▶ _Passage_
::::::::

The changing nature of culture and social norms has had a dramatic impact on the tattoo industry in a variety of ways (O’Connor, 2015; Irwin, 2003; Lin, 1999). Lin (1999) states that the perception of an individual has a large impact on the ways that the legal system treats that individual; perceptions about an individual’s participation in a subculture like the tattoo subculture has, in the past, been a barrier to entry for individuals interested in utilizing the legal system (Lin, 1999; Posner, 2009).
Because of these barriers, the tattoo industry has had to build its own protections regarding originality and content (O’Connor, 2015; Posner, 2009). O’Connor (2015) suggests that the tattoo industry’s roots in “subculture” has had a lasting impact on the development of intellectual property law applicable to tattoos, tattoo artists, and the tattoo industry as a whole (O’Connor, 2015; Merges, 2013). O’Connor (2015) suggests that the perception of a lack of monetary gain is another reason that individuals in the legal system have long ignored potential cases regarding IP and tattoos, indicating again that insular subcultures are generally treated differently by the civil legal system (O’Connor, 2015; Lin, 1999; Harkins, 2006).
Whether negative spaces exist perpetually is not necessarily an important cause for concern regarding the nature of the tattoo industry—as it exists today, the tattoo industry is operating outside the legal norms of society, but within its own legalistic structure, with rules and regulations, and even punishments when someone runs afoul of the structure of the society (O’Connor, 2015; Harkins, 2006; Merges, 2003). However, the insular nature of the community is changing, and with these changes has come increasing questions about the nature of the legality of tattoos and the intellectual property associated with tattoo creation.

::::::::

▶ _Dataset content_

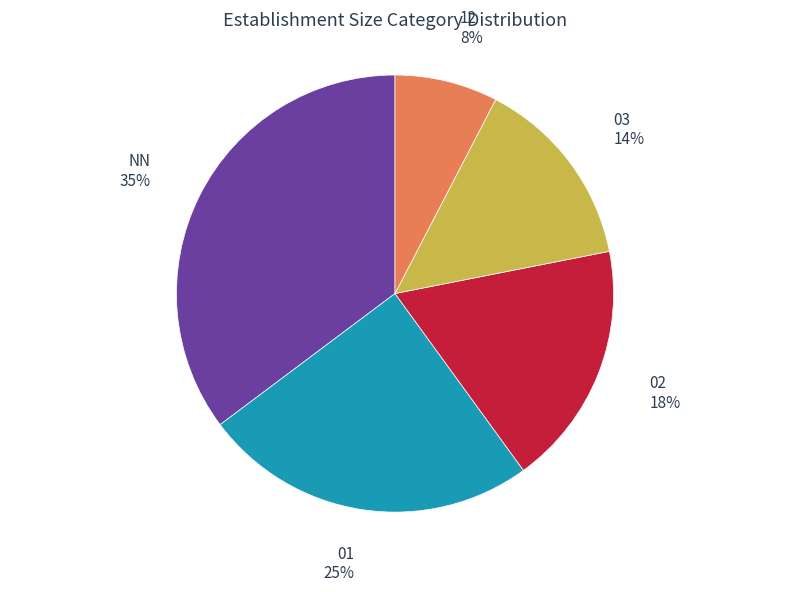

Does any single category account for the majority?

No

::::::::

▶ _Exercise 1_
Translate this sentence from the passage on tattoo law into Spanish: "However, the insular nature of the community is changing, and with these changes has come increasing questions about the nature of the legality of tattoos and the intellectual property associated with tattoo creation."
▶ _Exercise 2_
Answer these questions using the passage on tattoo law:
(a) According to Lin (1999), what has a large impact on how the legal system treats an individual?
(b) With regard to what has the tattoo industry had to build its own protections?
(c) According to O'Connor (2015), what perception is another reason people in the legal system have long ignored potential cases about IP and tattoos?
▶ _Exercise 3_
Carry on the passage on tattoo law, starting after its final sentence.

▶ _Written answer 1_
Sin embargo, la naturaleza cerrada de la comunidad está cambiando, y con estos cambios han surgido cada vez más preguntas sobre la naturaleza de la legalidad de los tatuajes y de la propiedad intelectual asociada a la creación de tatuajes.

▶ _Written answer 2_
(a) The perception of that individual.
(b) Originality and content.
(c) The perception of a lack of monetary gain.

▶ _Written answer 3_
It was not until relatively recently that tattoos began to drive legal disputes regarding the nature of intellectual property. There are problems associated with the use of legal protections for tattoos—most clearly because there is a question of who, in fact, owns the rights to the artwork. Harkins (2006) notes that during legal claims on tattoos, there are generally three parties involved: first, the individual who owns the tattoo; second, the artist who created the tattoo; and third, a third party, usually an individual who stands to gain or lose financially from the existence of the tattoo on the first party (Harkins, 2006; Perzanowski, 2011). Perzanowski (2011) notes that there is particular trouble for artists who have created a custom piece—not flash work—and drawn it directly onto the client’s skin without using trace paper (Perzanowski, 2011). This further complicates the legal question regarding the ownership of the intellectual property rights to a specific design (Perzanowski, 2011).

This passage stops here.